══ Extract
There were thirty-eight new MPs and senators in a Caucus of 115. Many of them had a relationship with Kevin Rudd in
opposition, particularly those in marginal seats. But after Labor won government, the relationships changed.

Victorian MP Alan Griffin didn't think this was a problem.

SF: People complained a lot about not being able to see Kevin Rudd, that they weren't able to get the attention that they thought they were due. Is that fair?

Alan Griffin (AG): I don't think it is fair. I know that with Paul Keating I had two conversations with [him] and I was a member of his government for the term '93 through to '96. One was in the first week of the '93 election campaign and the other time was about three months after the '96 election. And I don't have a problem with that because prime ministers should be running the country, and if they're spending too much time talking to junior backbenchers then frankly they're not doing their job.

Mark Arbib occupied an unusual position in Rudd's circle. He had only been in the Senate since July 2008 but as a former secretary of NSW Labor, he was part of the government's political strategy group that included Rudd, Swan and Gillard. Media adviser Sean Kelly said Arbib was a regular presence.
════
Tasks for this exercise
• A. Decide whether each statement agrees with the passage on Kevin Rudd's Caucus. For each, answer yes or no and quote the words of the passage that settle it. (i) Alan Griffin considered the complaints about access to Kevin Rudd fair. (ii) Mark Arbib had previously served as secretary of NSW Labor. (iii) The Caucus had 115 members, thirty-eight of them new.
• B. Duplicate the passage on Kevin Rudd's Caucus from "SF: People complained" up to and including "doing their job.".
• C. List every person the passage on Kevin Rudd's Caucus names with both a first name and a surname.
══ Supplied material
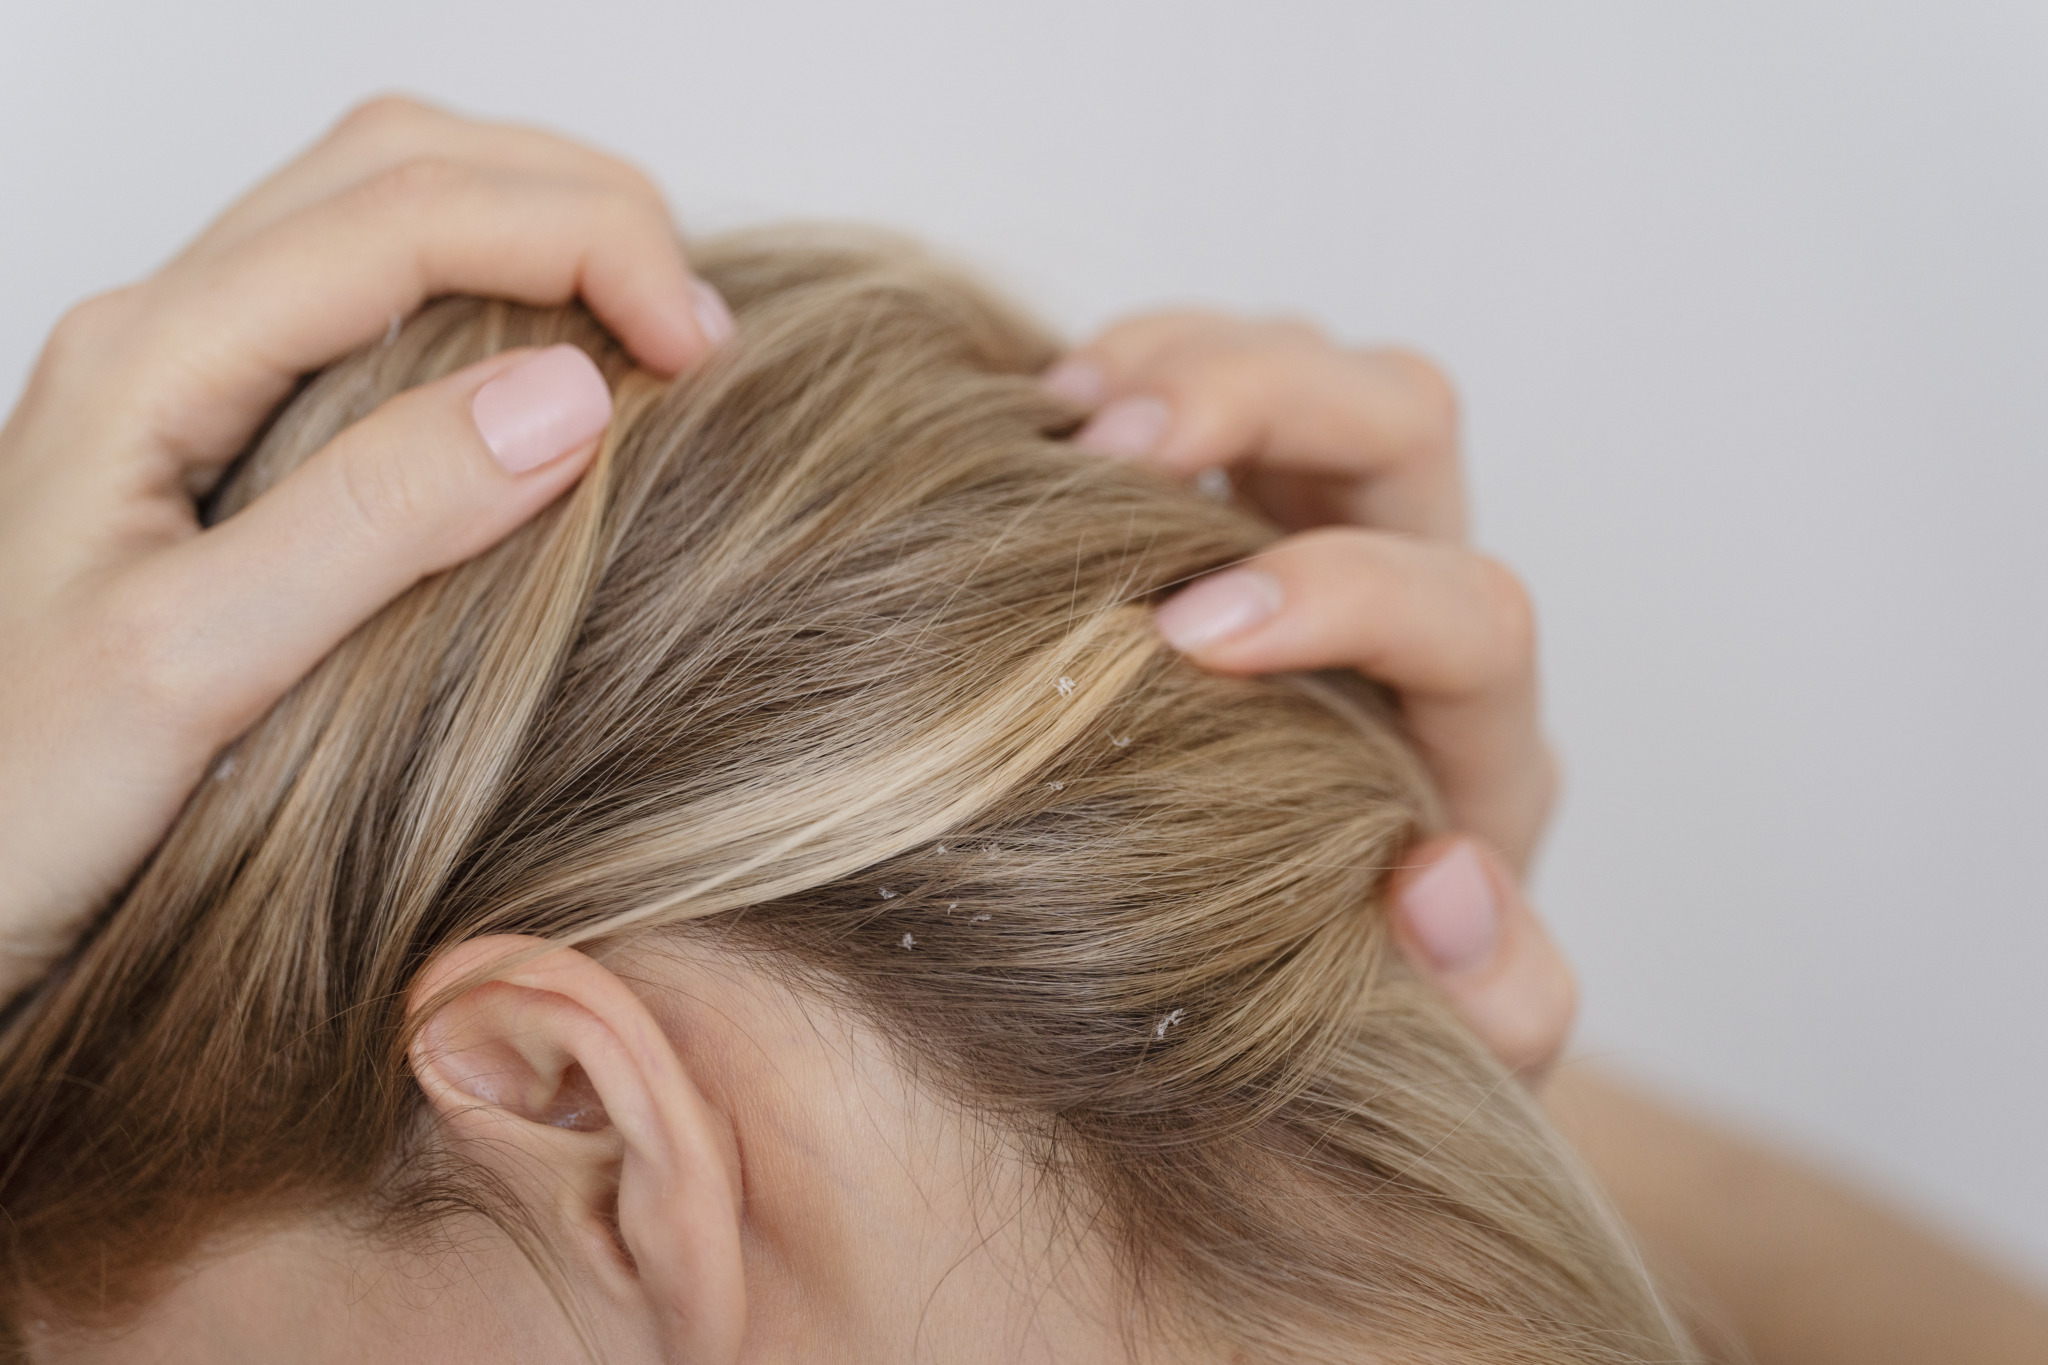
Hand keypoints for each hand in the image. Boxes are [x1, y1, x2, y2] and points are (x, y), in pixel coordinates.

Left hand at [0, 96, 732, 995]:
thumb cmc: (17, 800)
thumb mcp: (194, 670)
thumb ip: (375, 518)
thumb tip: (571, 395)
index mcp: (152, 358)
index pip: (409, 213)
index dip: (586, 243)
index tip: (700, 348)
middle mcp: (168, 331)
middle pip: (403, 161)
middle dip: (578, 204)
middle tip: (694, 329)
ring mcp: (193, 373)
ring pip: (390, 207)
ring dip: (540, 231)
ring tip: (651, 338)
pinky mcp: (225, 433)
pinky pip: (377, 299)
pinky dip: (497, 297)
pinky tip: (556, 385)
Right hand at [1046, 314, 1571, 1073]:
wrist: (1299, 961)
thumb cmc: (1362, 999)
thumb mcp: (1440, 1037)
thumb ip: (1492, 997)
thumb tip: (1442, 878)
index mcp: (1475, 735)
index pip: (1466, 612)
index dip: (1339, 595)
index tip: (1182, 636)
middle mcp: (1412, 602)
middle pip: (1403, 420)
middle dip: (1262, 397)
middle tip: (1110, 441)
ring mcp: (1320, 532)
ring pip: (1309, 365)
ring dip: (1184, 353)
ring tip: (1055, 406)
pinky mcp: (1228, 502)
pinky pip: (1202, 380)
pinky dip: (1126, 367)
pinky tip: (1034, 410)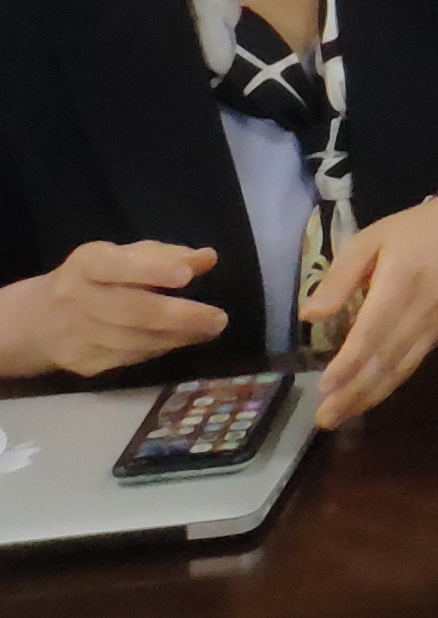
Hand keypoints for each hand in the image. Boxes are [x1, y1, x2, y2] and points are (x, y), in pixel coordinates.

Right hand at [0, 240, 231, 378]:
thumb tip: (207, 258)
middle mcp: (75, 299)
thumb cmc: (96, 278)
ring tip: (209, 330)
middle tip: (218, 318)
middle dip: (179, 315)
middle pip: (130, 310)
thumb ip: (165, 255)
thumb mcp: (124, 256)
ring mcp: (76, 335)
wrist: (38, 320)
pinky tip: (180, 340)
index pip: (116, 266)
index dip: (151, 270)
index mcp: (86, 264)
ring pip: (133, 340)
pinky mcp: (83, 362)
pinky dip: (160, 349)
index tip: (186, 275)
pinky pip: (130, 357)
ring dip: (177, 337)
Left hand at [302, 199, 437, 428]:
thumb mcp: (368, 241)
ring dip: (371, 395)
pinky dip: (391, 382)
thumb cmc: (409, 232)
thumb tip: (310, 317)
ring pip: (402, 366)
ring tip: (342, 415)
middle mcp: (423, 307)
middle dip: (355, 391)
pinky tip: (370, 395)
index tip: (325, 386)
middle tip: (326, 418)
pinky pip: (416, 361)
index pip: (373, 330)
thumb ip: (339, 278)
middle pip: (387, 358)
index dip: (350, 362)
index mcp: (401, 280)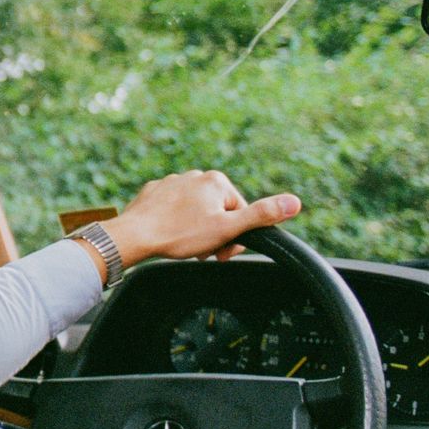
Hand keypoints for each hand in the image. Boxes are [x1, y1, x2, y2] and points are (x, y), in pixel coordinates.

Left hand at [99, 170, 300, 266]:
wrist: (134, 236)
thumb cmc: (181, 234)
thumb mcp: (228, 228)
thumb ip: (261, 215)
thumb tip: (295, 202)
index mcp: (217, 181)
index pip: (240, 213)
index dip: (235, 237)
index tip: (222, 252)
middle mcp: (195, 175)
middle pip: (218, 212)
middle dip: (215, 235)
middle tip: (203, 253)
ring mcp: (172, 182)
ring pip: (195, 212)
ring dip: (196, 232)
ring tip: (184, 246)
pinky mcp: (154, 193)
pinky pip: (173, 211)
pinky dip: (175, 224)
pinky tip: (168, 236)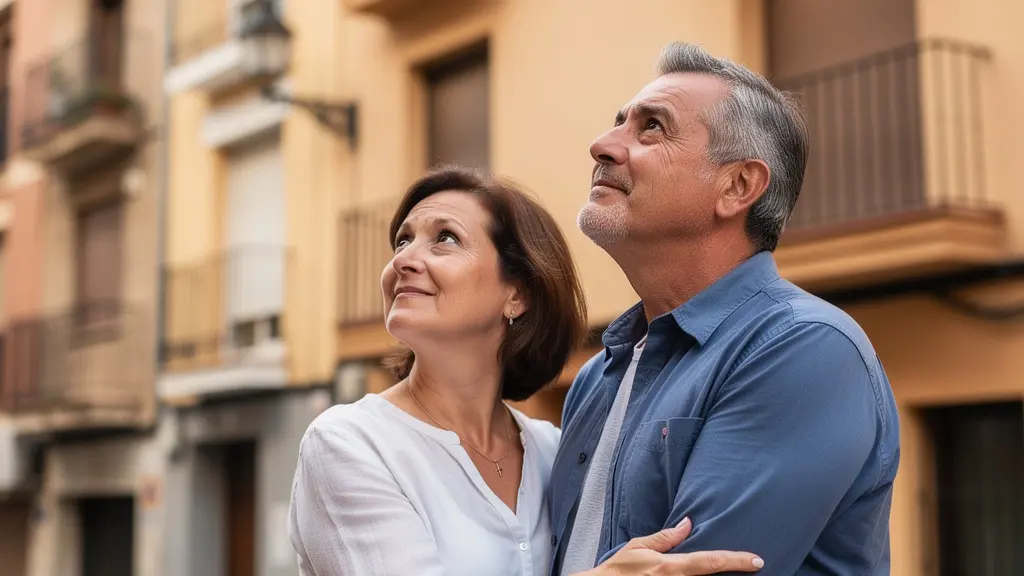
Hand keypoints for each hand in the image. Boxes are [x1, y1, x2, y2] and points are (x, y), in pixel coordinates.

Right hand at [577, 517, 763, 574]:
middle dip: (735, 571)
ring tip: (739, 571)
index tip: (757, 560)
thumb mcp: (639, 547)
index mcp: (671, 567)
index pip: (710, 562)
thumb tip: (688, 523)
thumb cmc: (618, 570)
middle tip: (755, 565)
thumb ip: (666, 537)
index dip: (736, 561)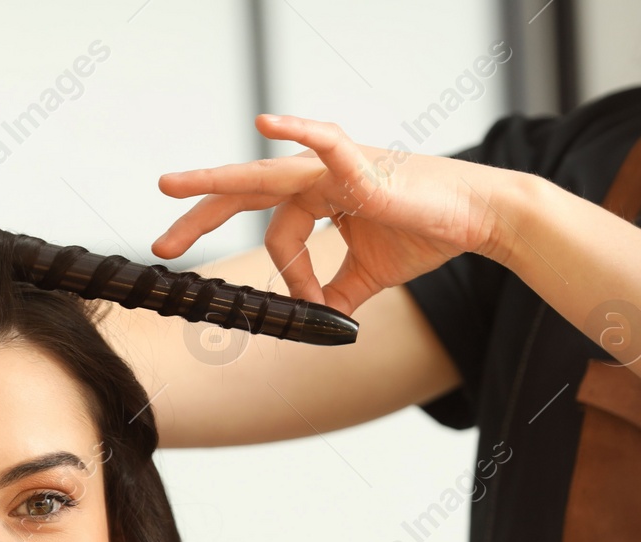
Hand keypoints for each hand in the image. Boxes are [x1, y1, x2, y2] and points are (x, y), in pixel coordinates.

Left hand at [151, 115, 516, 314]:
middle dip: (200, 217)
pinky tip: (266, 121)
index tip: (302, 305)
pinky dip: (297, 130)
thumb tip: (313, 322)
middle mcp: (319, 177)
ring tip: (172, 186)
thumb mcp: (369, 276)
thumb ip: (336, 293)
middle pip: (245, 194)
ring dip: (215, 181)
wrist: (479, 220)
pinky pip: (325, 142)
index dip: (285, 275)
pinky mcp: (363, 165)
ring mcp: (337, 167)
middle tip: (161, 239)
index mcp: (319, 199)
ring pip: (264, 174)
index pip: (274, 231)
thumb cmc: (428, 232)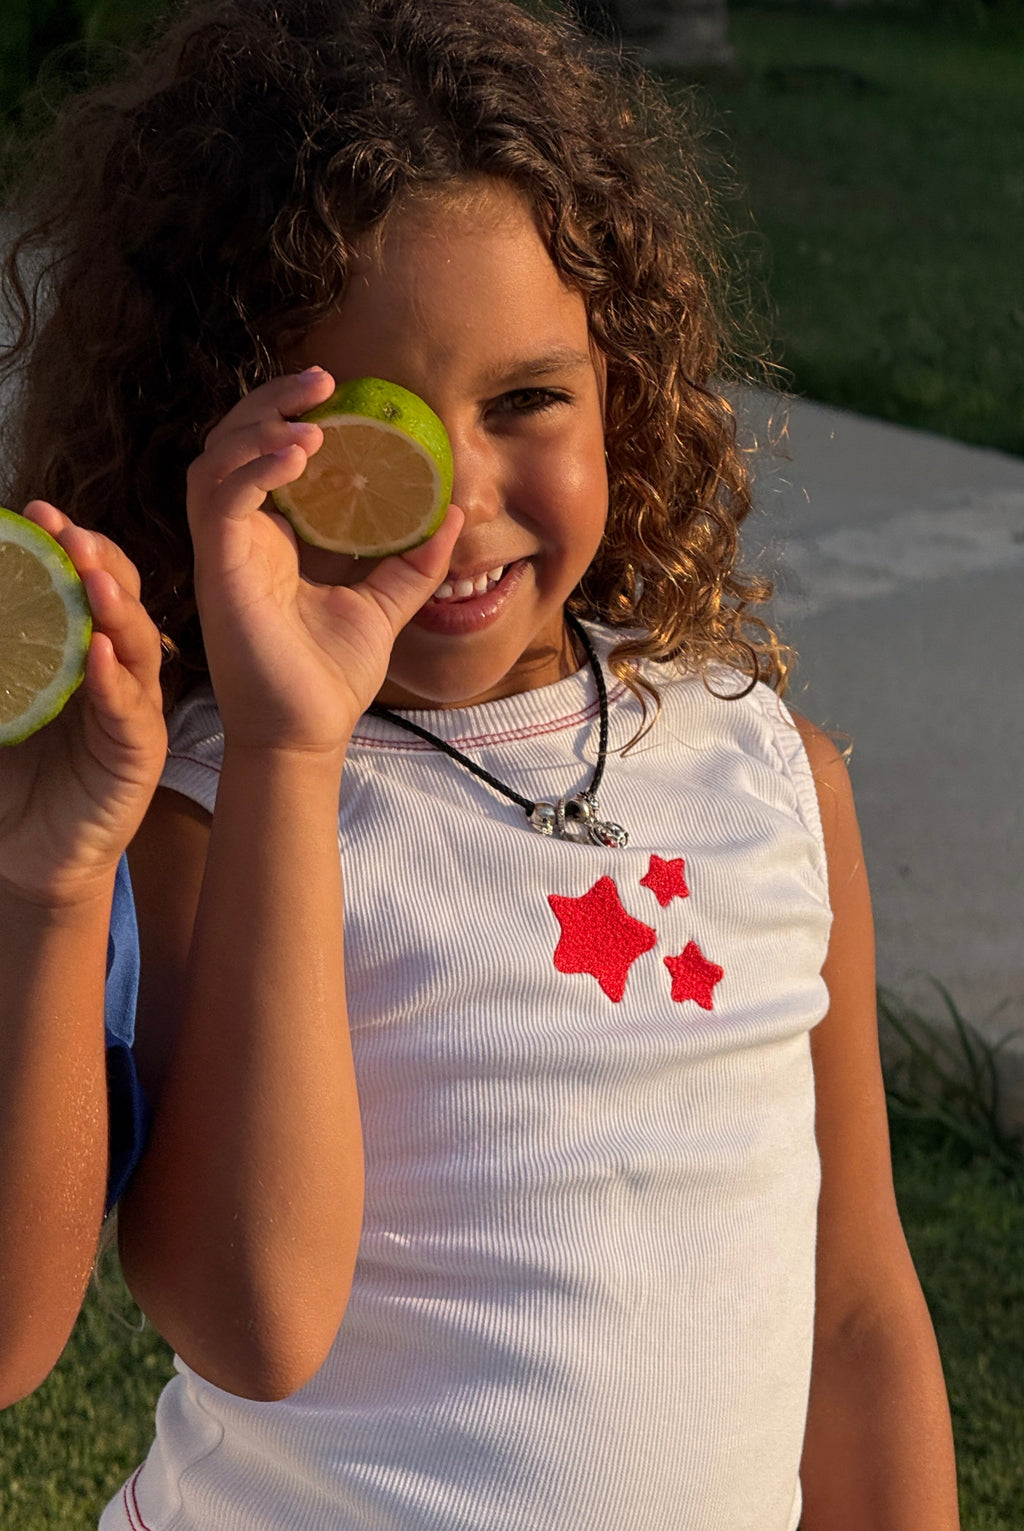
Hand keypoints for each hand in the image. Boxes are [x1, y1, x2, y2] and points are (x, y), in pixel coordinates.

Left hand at [0, 503, 166, 903]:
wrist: (23, 857)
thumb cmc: (6, 776)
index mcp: (78, 647)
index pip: (84, 582)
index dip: (69, 544)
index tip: (36, 509)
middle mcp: (112, 669)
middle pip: (122, 599)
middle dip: (99, 560)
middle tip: (69, 533)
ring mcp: (130, 708)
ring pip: (138, 644)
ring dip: (116, 608)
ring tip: (92, 578)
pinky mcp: (138, 753)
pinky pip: (131, 709)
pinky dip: (115, 679)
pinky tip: (98, 653)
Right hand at [186, 367, 462, 752]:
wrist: (308, 732)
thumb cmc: (330, 675)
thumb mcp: (384, 606)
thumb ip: (413, 562)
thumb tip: (453, 515)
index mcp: (273, 536)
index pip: (267, 454)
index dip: (291, 413)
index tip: (337, 389)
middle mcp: (242, 536)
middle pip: (234, 441)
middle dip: (271, 401)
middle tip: (323, 379)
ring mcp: (224, 551)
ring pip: (216, 459)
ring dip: (259, 427)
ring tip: (312, 420)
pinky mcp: (217, 568)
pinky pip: (220, 499)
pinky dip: (253, 469)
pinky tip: (297, 456)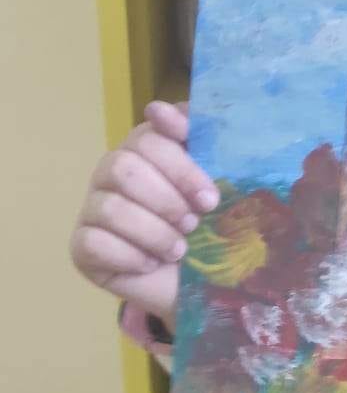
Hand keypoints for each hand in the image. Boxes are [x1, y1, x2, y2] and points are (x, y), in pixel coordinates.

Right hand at [70, 101, 218, 326]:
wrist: (197, 282)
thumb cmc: (209, 226)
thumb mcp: (218, 183)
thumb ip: (201, 140)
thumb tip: (163, 109)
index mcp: (144, 148)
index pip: (148, 136)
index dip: (180, 166)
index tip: (209, 196)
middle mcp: (112, 171)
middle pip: (124, 168)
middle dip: (167, 200)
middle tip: (195, 223)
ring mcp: (92, 208)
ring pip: (112, 208)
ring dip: (155, 233)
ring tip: (180, 249)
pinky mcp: (81, 246)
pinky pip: (94, 243)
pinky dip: (130, 257)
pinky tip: (150, 263)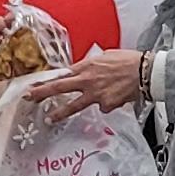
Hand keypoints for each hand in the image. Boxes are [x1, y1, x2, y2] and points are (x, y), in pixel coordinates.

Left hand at [24, 48, 146, 115]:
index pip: (61, 74)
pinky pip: (103, 107)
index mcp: (86, 66)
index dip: (47, 79)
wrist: (145, 71)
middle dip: (42, 92)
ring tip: (49, 118)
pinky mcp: (106, 105)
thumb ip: (91, 65)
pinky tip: (116, 97)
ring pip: (73, 105)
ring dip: (59, 113)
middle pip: (59, 87)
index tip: (34, 83)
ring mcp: (96, 94)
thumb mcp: (106, 57)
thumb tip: (83, 70)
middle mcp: (87, 80)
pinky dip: (107, 103)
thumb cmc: (128, 61)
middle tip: (29, 97)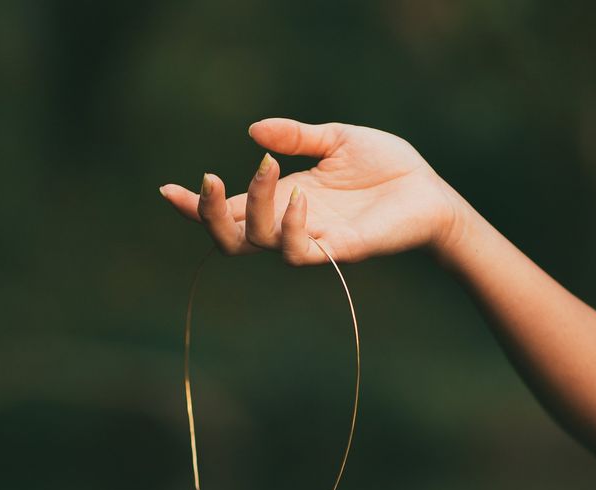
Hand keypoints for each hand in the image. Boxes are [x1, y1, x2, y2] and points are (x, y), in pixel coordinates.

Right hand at [159, 117, 463, 264]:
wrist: (429, 192)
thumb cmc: (385, 168)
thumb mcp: (335, 139)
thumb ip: (296, 136)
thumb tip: (254, 132)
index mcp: (283, 200)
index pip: (231, 212)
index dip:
════
Solutions for each task
• A.
(i) No: "I don't think it is fair."
(ii) Yes: "as a former secretary of NSW Labor"
(iii) Yes: "There were thirty-eight new MPs and senators in a Caucus of 115."

• B.
SF: People complained a lot about not being able to see Kevin Rudd, that they weren't able to get the attention that they thought they were due. Is that fair?

Alan Griffin (AG): I don't think it is fair. I know that with Paul Keating I had two conversations with [him] and I was a member of his government for the term '93 through to '96. One was in the first week of the '93 election campaign and the other time was about three months after the '96 election. And I don't have a problem with that because prime ministers should be running the country, and if they're spending too much time talking to junior backbenchers then frankly they're not doing their job.

• C. Kevin Rudd, Alan Griffin, Paul Keating, Mark Arbib, Sean Kelly